Strong pinning of triple junction migration for robust high strain nanostructures

ORCID Icon &
Pages 869-886 | Received 21 Nov 2018, Accepted 19 Dec 2018, Published online: 02 Jan 2019
 

ABSTRACT

The universality of a key recovery mechanism: triple junction migration in high strain nanostructures is revealed herein. This migration is the only means to uniformly coarsen deformed lamellar microstructures. Migration of medium to high angle geometrically necessary boundaries at triple junctions is resisted by strong pinning phenomena.
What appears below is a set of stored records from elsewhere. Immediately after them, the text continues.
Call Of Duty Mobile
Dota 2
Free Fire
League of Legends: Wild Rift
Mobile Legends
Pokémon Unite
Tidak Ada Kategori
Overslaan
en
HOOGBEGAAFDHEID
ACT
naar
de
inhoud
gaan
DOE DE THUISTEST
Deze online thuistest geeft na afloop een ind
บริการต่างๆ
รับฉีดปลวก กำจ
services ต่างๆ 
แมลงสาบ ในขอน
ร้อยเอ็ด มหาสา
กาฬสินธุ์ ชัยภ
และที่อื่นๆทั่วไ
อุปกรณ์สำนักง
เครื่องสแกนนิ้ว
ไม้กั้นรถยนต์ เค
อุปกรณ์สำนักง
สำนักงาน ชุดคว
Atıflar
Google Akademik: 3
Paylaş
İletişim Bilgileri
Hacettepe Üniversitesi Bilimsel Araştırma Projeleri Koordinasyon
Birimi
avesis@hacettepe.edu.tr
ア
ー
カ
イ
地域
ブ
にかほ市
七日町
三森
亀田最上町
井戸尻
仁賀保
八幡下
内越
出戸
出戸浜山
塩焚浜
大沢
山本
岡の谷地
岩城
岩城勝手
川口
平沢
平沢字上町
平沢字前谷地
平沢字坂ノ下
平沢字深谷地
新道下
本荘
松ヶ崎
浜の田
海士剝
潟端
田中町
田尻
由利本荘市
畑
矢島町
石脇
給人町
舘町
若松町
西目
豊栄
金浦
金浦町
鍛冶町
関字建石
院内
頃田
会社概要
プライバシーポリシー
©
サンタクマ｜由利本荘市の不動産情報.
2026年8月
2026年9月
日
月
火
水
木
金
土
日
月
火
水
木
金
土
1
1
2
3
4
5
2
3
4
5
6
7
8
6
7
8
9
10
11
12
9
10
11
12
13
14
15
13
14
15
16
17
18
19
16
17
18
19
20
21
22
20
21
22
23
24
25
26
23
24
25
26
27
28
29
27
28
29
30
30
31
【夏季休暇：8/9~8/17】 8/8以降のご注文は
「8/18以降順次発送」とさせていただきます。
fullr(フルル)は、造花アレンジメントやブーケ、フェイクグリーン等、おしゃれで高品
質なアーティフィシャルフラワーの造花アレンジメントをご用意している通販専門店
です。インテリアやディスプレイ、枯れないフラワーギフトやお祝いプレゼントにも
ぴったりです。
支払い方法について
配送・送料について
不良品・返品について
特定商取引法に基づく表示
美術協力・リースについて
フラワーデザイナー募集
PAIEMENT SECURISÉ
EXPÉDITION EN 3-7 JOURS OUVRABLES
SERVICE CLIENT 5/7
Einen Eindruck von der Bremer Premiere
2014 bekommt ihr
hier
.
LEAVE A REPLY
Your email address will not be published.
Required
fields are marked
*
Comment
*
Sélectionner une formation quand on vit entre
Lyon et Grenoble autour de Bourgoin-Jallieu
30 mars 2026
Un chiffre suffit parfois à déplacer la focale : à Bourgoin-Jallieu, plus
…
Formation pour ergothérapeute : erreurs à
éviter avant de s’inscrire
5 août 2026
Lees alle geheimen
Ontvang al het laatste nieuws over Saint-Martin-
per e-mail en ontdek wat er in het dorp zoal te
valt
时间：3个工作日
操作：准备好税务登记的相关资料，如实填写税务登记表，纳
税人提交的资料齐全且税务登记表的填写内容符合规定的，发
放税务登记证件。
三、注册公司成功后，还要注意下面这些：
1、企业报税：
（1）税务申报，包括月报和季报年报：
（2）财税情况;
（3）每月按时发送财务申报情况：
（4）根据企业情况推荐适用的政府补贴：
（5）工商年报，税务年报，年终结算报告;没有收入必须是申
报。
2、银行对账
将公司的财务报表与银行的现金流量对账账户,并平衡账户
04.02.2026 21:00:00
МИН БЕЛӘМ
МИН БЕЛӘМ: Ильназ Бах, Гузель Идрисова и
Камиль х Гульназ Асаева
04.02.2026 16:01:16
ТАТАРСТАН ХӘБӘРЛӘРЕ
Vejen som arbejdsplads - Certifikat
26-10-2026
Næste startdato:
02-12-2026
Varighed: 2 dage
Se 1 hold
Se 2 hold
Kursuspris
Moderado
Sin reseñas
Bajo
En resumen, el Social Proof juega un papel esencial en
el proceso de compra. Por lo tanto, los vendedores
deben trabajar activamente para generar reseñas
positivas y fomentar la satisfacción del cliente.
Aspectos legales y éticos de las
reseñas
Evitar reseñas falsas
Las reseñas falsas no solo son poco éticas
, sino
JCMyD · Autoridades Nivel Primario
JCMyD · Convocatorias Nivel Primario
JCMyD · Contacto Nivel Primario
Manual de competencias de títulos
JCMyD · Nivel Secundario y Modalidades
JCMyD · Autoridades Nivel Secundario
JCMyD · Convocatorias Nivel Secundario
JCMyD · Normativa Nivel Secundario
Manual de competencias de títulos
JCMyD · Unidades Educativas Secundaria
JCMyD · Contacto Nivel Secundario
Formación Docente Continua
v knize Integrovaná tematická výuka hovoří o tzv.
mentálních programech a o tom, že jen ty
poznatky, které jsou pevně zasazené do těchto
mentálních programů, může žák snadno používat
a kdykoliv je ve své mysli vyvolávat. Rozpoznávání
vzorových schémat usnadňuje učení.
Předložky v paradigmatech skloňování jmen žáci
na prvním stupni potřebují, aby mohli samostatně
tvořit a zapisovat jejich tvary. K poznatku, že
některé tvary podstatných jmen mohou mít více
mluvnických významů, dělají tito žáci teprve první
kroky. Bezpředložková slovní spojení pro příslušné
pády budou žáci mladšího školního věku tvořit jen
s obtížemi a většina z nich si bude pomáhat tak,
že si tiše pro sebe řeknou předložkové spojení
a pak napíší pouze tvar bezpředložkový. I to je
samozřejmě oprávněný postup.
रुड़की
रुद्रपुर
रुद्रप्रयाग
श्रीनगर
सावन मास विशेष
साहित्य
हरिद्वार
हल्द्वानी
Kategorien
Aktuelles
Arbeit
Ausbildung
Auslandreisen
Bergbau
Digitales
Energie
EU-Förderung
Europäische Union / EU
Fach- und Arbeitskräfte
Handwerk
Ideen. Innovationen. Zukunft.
Pinning by low angle dislocation boundaries is the novel mechanism that greatly adds to the solute drag of these higher angle boundaries during migration at triple junctions. Solutes furthermore cause a significant increase in the dislocation density of the low angle boundaries formed during deformation and thus greatly enhance the observed pinning. Boundary pinning by dislocation boundaries and solute drag is analysed for deformed Ni of different purities via in and ex situ electron microscopy. A kinetic model is utilised to obtain activation energies that quantitatively demonstrate the strength of this pinning. A new strategy for achieving robust nanostructured metals is developed based on solute and dislocation pinning of triple junction migration – a universal recovery mechanism in deformed lamellar microstructures.

Acknowledgements

The authors are grateful to N. Hansen and D. Juul Jensen for valuable comments, and to Y. B. Zhang for providing the deformed 3N Ni samples and his unpublished raw data for the recrystallisation/recovery analyses of 3N Ni performed herein.

Disclosure statement

No potential conflict of interest was reported by the authors.

Notes

1. It should be noted that the kinetics of recrystallization for 3N Ni at 220°C shown in (c) is slightly different from that reported in a recent recrystallization study of the same deformed Ni [Citation17]. This difference may have its cause in heterogeneities introduced during deformation and therefore a larger experimental error in the estimated activation energy is expected in the 3N Ni compared to that in the 2N Ni.

Additional information

Funding

This project has received funding from the European Research Council (ERC) under the European Union’s Horizon 2020 research and innovation programme (ERC Advanced grant – M4D/grant agreement number 788567).